(Keypoint coordinate data)
=-=-=-=-=
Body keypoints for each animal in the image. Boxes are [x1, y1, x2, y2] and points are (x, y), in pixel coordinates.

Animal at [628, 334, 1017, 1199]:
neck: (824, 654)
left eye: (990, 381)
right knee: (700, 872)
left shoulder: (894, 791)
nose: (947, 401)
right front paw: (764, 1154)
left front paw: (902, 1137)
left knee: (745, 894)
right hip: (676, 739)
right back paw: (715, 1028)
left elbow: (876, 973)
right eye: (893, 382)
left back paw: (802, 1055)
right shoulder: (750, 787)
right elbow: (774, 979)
=-=-=-=-=
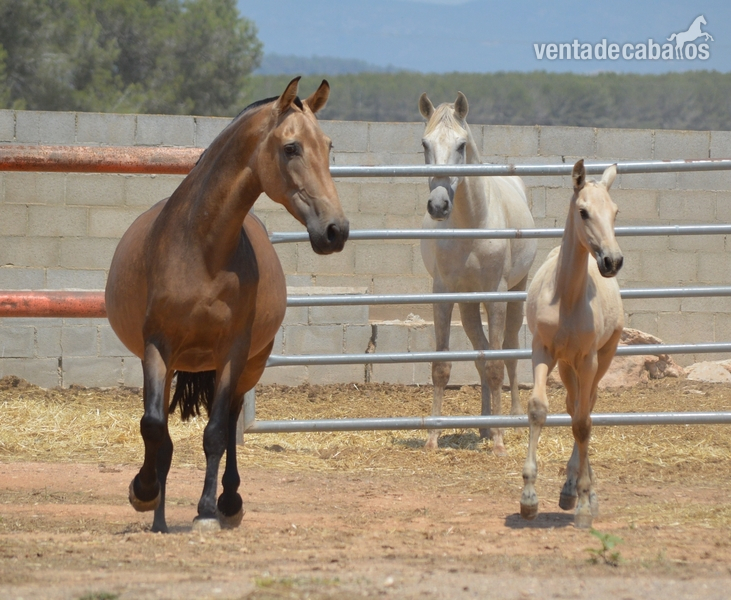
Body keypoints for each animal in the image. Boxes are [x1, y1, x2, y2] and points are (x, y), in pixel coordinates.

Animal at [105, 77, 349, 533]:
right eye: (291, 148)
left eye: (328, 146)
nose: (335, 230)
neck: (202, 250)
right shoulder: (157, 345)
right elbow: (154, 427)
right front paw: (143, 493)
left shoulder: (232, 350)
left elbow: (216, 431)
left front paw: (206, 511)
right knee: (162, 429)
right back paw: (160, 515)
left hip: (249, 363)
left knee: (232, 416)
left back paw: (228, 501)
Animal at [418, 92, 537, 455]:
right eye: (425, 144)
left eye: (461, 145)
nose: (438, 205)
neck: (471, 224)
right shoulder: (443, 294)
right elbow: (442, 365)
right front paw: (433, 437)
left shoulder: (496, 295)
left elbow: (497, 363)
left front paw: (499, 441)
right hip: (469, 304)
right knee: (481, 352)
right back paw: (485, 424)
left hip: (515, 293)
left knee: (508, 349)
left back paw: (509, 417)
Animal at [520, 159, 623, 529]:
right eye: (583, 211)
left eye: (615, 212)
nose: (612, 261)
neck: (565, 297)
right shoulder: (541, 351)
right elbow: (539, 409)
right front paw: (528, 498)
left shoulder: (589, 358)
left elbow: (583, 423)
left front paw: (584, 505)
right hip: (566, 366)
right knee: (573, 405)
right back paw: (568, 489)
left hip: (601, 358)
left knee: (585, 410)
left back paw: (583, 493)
=-=-=-=-=
# Task instructions
Send back an exact copy of only the lines from the line with "left knee: (232, 416)" up to and including the line with "left back paw: (583, 493)" in the data above.

# Output
left knee: (232, 416)
left back paw: (228, 501)
Animal at [418, 92, 537, 455]:
right eye: (425, 144)
left eye: (461, 145)
nose: (438, 205)
neck: (471, 224)
right shoulder: (443, 294)
right elbow: (442, 365)
right front paw: (433, 437)
left shoulder: (496, 295)
left elbow: (497, 363)
left front paw: (499, 441)
right hip: (469, 304)
right knee: (481, 352)
right back paw: (485, 424)
left hip: (515, 293)
left knee: (508, 349)
left back paw: (509, 417)
Animal at [520, 159, 623, 529]:
right eye: (583, 211)
left eye: (615, 212)
nose: (612, 261)
neck: (565, 297)
right shoulder: (541, 351)
right elbow: (539, 409)
right front paw: (528, 498)
left shoulder: (589, 358)
left elbow: (583, 423)
left front paw: (584, 505)
right hip: (566, 366)
right knee: (573, 405)
right back paw: (568, 489)
left hip: (601, 358)
left knee: (585, 410)
left back paw: (583, 493)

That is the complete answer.